[2017] EWHC 1763 (TCC)

There had been a number of adjudications, some involving payment applications. Mr Justice Fraser commented that:

“As a term for this type of dispute or adjudication, in my judgment the phrase ‘smash and grab’ is best avoided. The phrase has clearly pejorative overtones ... If employers or third party certifiers fail to comply with those legal requirements, then the party seeking payment (usually the contractor) becomes entitled to the sum (as an interim payment) for which application has been made. To describe an attempt, or the adjudication itself, by a party to enforce these legal rights as a ‘smash and grab’ entirely misses the point. An adjudicator in such a dispute has a more straightforward task than in other adjudications on other more complicated facts – he or she will usually only need to consider the timings and contents of certain notices.”

If, as here, a contract comes to an end through repudiation, whilst further performance of the contract by both parties comes to an end, the existing rights and obligations the parties have, as at the time the contract comes to an end, remain. This meant that here, if ICI had a right as of 17 February 2015 to recover overpayments under the contract, that right remained in being even though it was ICI who repudiated the contract. MMT suggested that the most that interim assessments could be said to be was a definitive or final valuation of the works for all purposes at that point in the project. This was potentially significant as the total sum paid to MMT as at the date of this trial included sums paid pursuant to two adjudication decisions. MMT suggested that the sums claimed in the interim application in question had therefore been subject to “a judgment on the merits”.

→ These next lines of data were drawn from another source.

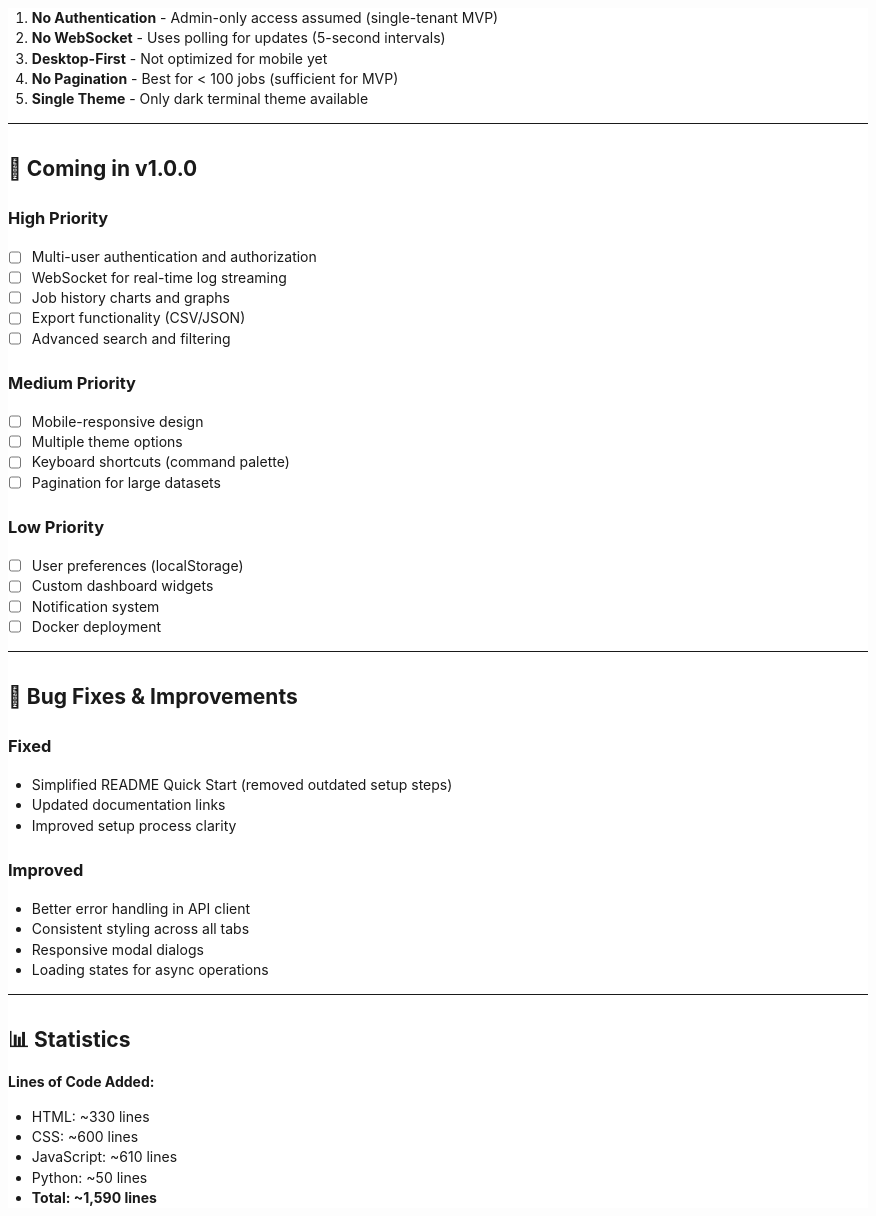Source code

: 1. **No Authentication** - Admin-only access assumed (single-tenant MVP)
2. **No WebSocket** - Uses polling for updates (5-second intervals)
3. **Desktop-First** - Not optimized for mobile yet
4. **No Pagination** - Best for < 100 jobs (sufficient for MVP)
5. **Single Theme** - Only dark terminal theme available

---

## 🔮 Coming in v1.0.0

### High Priority
- [ ] Multi-user authentication and authorization
- [ ] WebSocket for real-time log streaming
- [ ] Job history charts and graphs
- [ ] Export functionality (CSV/JSON)
- [ ] Advanced search and filtering

### Medium Priority
- [ ] Mobile-responsive design
- [ ] Multiple theme options
- [ ] Keyboard shortcuts (command palette)
- [ ] Pagination for large datasets

### Low Priority
- [ ] User preferences (localStorage)
- [ ] Custom dashboard widgets
- [ ] Notification system
- [ ] Docker deployment

---

## 🐛 Bug Fixes & Improvements

### Fixed
- Simplified README Quick Start (removed outdated setup steps)
- Updated documentation links
- Improved setup process clarity

### Improved
- Better error handling in API client
- Consistent styling across all tabs
- Responsive modal dialogs
- Loading states for async operations

---

## 📊 Statistics

**Lines of Code Added:**
- HTML: ~330 lines
- CSS: ~600 lines
- JavaScript: ~610 lines
- Python: ~50 lines
- **Total: ~1,590 lines**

The Judge did not consider this to be strictly correct. The decision in question was based upon the lack of pay less notices. They were then subject to enforcement proceedings which were, very late in the day, conceded and the amount due was paid. This was not a judgment and did not change the character of the adjudicator’s decision to one that was finally binding, rather than binding on an interim basis. The Judge noted that clause 50.5 made it clear that: “The Project Manager corrects any wrongly assessed amount due in a later payment certificate.” Further, a review of recent cases showed that the value of the works remained something that could be challenged. In other words, the value of the works executed was not definitely determined by the figure in the interim assessment (or an adjudicator’s decision on that interim assessment). The Judge further considered that this was not something that could “sensibly be argued otherwise, given the nature of adjudication”. This meant that notwithstanding the adjudicator’s earlier decisions, the Judge concluded that:

“the amount to which the contractor is entitled as final payment for the works is not definitively decided as the figure in the most recent interim assessment”.